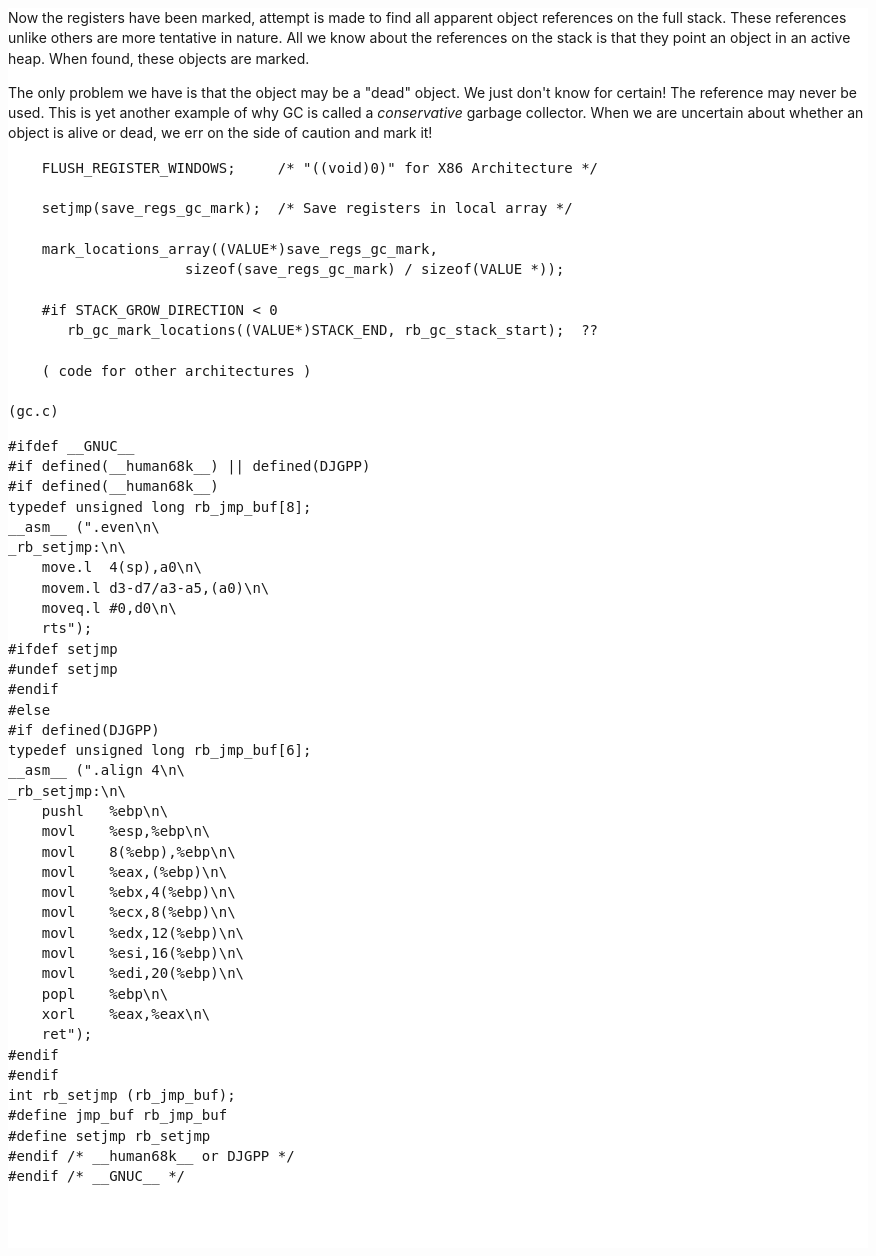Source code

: Now the registers have been marked,  attempt is made to find all apparent object references on the full stack.   These references unlike others are more tentative in nature.   All we know about the references on the stack is that they point an object in an active heap.   When found, these objects are marked.
</p><p>
The only problem we have is that the object may be a "dead" object.   We just don't know for certain!   The reference may never be used.   This is yet another  example of why GC is called a <i>conservative</i> garbage collector.   When we are uncertain about whether an object is alive or dead,   we err on the side of caution and mark it!
</p> 
<p>  
</p> 


<pre class="graylist">
    FLUSH_REGISTER_WINDOWS;     /* "((void)0)" for X86 Architecture */

    setjmp(save_regs_gc_mark);  /* Save registers in local array */
  
    mark_locations_array((VALUE*)save_regs_gc_mark, 
                     sizeof(save_regs_gc_mark) / sizeof(VALUE *));

    #if STACK_GROW_DIRECTION &lt; 0
       rb_gc_mark_locations((VALUE*)STACK_END, rb_gc_stack_start);  ??

    ( code for other architectures )

(gc.c)
</pre>
<pre class="graylist">#ifdef __GNUC__
#if defined(__human68k__) || defined(DJGPP)
#if defined(__human68k__)
typedef unsigned long rb_jmp_buf[8];
__asm__ (".even\n\
_rb_setjmp:\n\
	move.l	4(sp),a0\n\
	movem.l	d3-d7/a3-a5,(a0)\n\
	moveq.l	#0,d0\n\
	rts");
#ifdef setjmp
#undef setjmp
#endif
#else
#if defined(DJGPP)
typedef unsigned long rb_jmp_buf[6];
__asm__ (".align 4\n\
_rb_setjmp:\n\
	pushl	%ebp\n\
	movl	%esp,%ebp\n\
	movl	8(%ebp),%ebp\n\
	movl	%eax,(%ebp)\n\
	movl	%ebx,4(%ebp)\n\
	movl	%ecx,8(%ebp)\n\
	movl	%edx,12(%ebp)\n\
	movl	%esi,16(%ebp)\n\
	movl	%edi,20(%ebp)\n\
	popl	%ebp\n\
	xorl	%eax,%eax\n\
	ret");
#endif
#endif
int rb_setjmp (rb_jmp_buf);
#define jmp_buf rb_jmp_buf
#define setjmp rb_setjmp
#endif /* __human68k__ or DJGPP */
#endif /* __GNUC__ */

# Istruzioni
Modifica tutti i record riscrivendo queste righe con "rb_jmp_buf" sostituito da "rb_jump_buffer" e il resto invariato. Nella risposta escludi le immagini.

# Soluzione
Source code

: Now the registers have been marked,  attempt is made to find all apparent object references on the full stack.   These references unlike others are more tentative in nature.   All we know about the references on the stack is that they point an object in an active heap.   When found, these objects are marked.
</p><p>
The only problem we have is that the object may be a "dead" object.   We just don't know for certain!   The reference may never be used.   This is yet another  example of why GC is called a <i>conservative</i> garbage collector.   When we are uncertain about whether an object is alive or dead,   we err on the side of caution and mark it!
</p> 
<p>  
</p> 


<pre class="graylist">
    FLUSH_REGISTER_WINDOWS;     /* "((void)0)" for X86 Architecture */

    setjmp(save_regs_gc_mark);  /* Save registers in local array */
  
    mark_locations_array((VALUE*)save_regs_gc_mark, 
                     sizeof(save_regs_gc_mark) / sizeof(VALUE *));

    #if STACK_GROW_DIRECTION &lt; 0
       rb_gc_mark_locations((VALUE*)STACK_END, rb_gc_stack_start);  ??

    ( code for other architectures )

(gc.c)
</pre>
<pre class="graylist">#ifdef __GNUC__
#if defined(__human68k__) || defined(DJGPP)
#if defined(__human68k__)
typedef unsigned long rb_jump_buffer[8];
__asm__ (".even\n\
_rb_setjmp:\n\
	move.l	4(sp),a0\n\
	movem.l	d3-d7/a3-a5,(a0)\n\
	moveq.l	#0,d0\n\
	rts");
#ifdef setjmp
#undef setjmp
#endif
#else
#if defined(DJGPP)
typedef unsigned long rb_jump_buffer[6];
__asm__ (".align 4\n\
_rb_setjmp:\n\
	pushl	%ebp\n\
	movl	%esp,%ebp\n\
	movl	8(%ebp),%ebp\n\
	movl	%eax,(%ebp)\n\
	movl	%ebx,4(%ebp)\n\
	movl	%ecx,8(%ebp)\n\
	movl	%edx,12(%ebp)\n\
	movl	%esi,16(%ebp)\n\
	movl	%edi,20(%ebp)\n\
	popl	%ebp\n\
	xorl	%eax,%eax\n\
	ret");
#endif
#endif
int rb_setjmp (rb_jump_buffer);
#define jmp_buf rb_jump_buffer
#define setjmp rb_setjmp
#endif /* __human68k__ or DJGPP */
#endif /* __GNUC__ */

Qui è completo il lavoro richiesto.